_Required actions:_
1. Using the passage below on learning to say no, decide whether each statement agrees with it, answering yes or no and quoting the words that settle it. (a) The writer canceled a trip to a conference in Washington, D.C. (b) According to the writer, taking on too much leads to failure only some of the time. (c) The writer holds that making the same mistake over and over still teaches valuable lessons.
2. Write out the part of the passage on learning to say no starting at "I’ve never met" and ending at "every single time.", replacing "business" with "career".

_Selected text:_
=== Begin Enclosure ===
“When you arrive at a certain level it’s very easy to say
yes: That is the moment to learn to say no
– Jose Carreras

I’ve never met a challenge I wasn’t tempted to tackle. I seem to have this perpetual need to prove myself that, frankly, sometimes borders on dysfunctional.

In my effort to get ahead, to grow my business, to resolve issues in my personal life – whatever it is that drives me at the moment – I take on too much. Which is a recipe for failure every single time.

Now, I’m all about failure as a means to learn valuable lessons and as the occasional (and natural) outcome of taking healthy risks. But making the same mistake over and over leads to the worst kind of failures – those that have nothing to impart but remorse.

In an effort to wrestle back control of my schedule and my priorities, I made a few significant decisions … and I’m feeling pretty good about them right now. I canceled two trips – one last weekend to a wedding in California and one next week to a conference in Washington, D.C. With the time I’ve cleared, I’m catching up on overdue projects, getting a handle on my spiraling personal life, and getting my feet back on the ground.

I’m finally learning that – sometimes – you have to say “Enough is enough.”
=== End Enclosure ===
_Provided records:_
=== Begin Enclosure ===
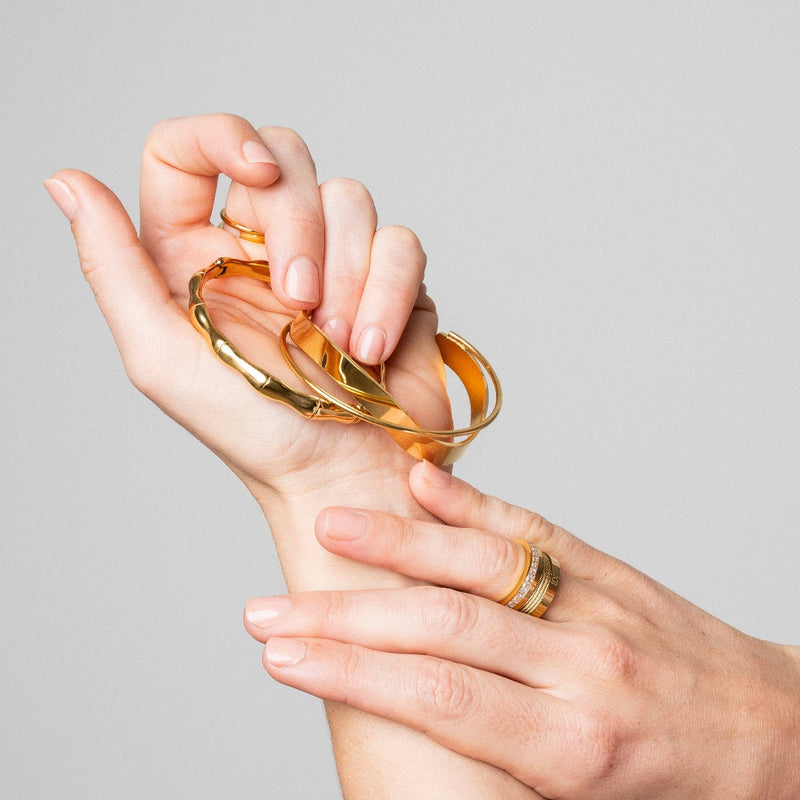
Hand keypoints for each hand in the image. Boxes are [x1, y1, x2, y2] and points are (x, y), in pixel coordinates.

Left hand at [45, 114, 449, 504]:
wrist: (338, 477)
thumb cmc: (251, 433)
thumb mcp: (162, 358)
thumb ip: (112, 266)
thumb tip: (66, 181)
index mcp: (197, 254)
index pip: (190, 150)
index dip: (224, 136)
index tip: (257, 175)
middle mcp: (264, 245)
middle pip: (288, 158)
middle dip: (302, 225)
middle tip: (299, 304)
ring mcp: (333, 259)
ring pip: (353, 199)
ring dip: (349, 277)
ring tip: (341, 347)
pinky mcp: (389, 280)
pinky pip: (403, 243)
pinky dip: (390, 294)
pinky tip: (374, 348)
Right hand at [243, 461, 799, 799]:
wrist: (769, 729)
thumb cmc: (672, 780)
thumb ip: (497, 761)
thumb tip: (408, 731)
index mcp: (572, 746)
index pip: (439, 699)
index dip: (351, 672)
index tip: (279, 655)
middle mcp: (579, 668)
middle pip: (444, 629)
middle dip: (345, 619)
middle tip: (263, 610)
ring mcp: (592, 607)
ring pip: (481, 567)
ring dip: (397, 546)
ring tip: (329, 529)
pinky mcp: (602, 568)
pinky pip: (529, 529)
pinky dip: (468, 507)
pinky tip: (417, 483)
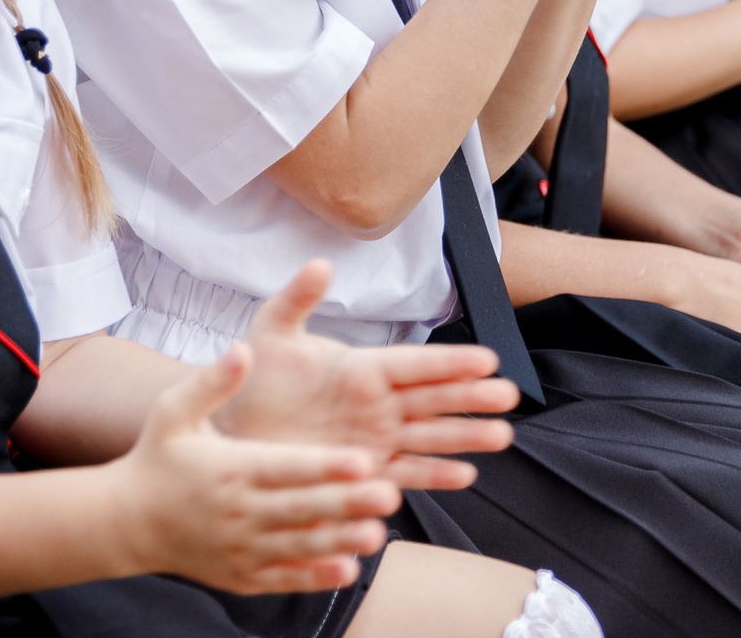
=== End Enclosure ===
_Task-by-task results:_
1.
(a) Yes: "one next week to a conference in Washington, D.C."
(b) No: "Which is a recipe for failure every single time."
(c) No: "those that have nothing to impart but remorse."

2.
I’ve never met a challenge I wasn’t tempted to tackle. I seem to have this perpetual need to prove myself that, frankly, sometimes borders on dysfunctional.

In my effort to get ahead, to grow my career, to resolve issues in my personal life – whatever it is that drives me at the moment – I take on too much. Which is a recipe for failure every single time.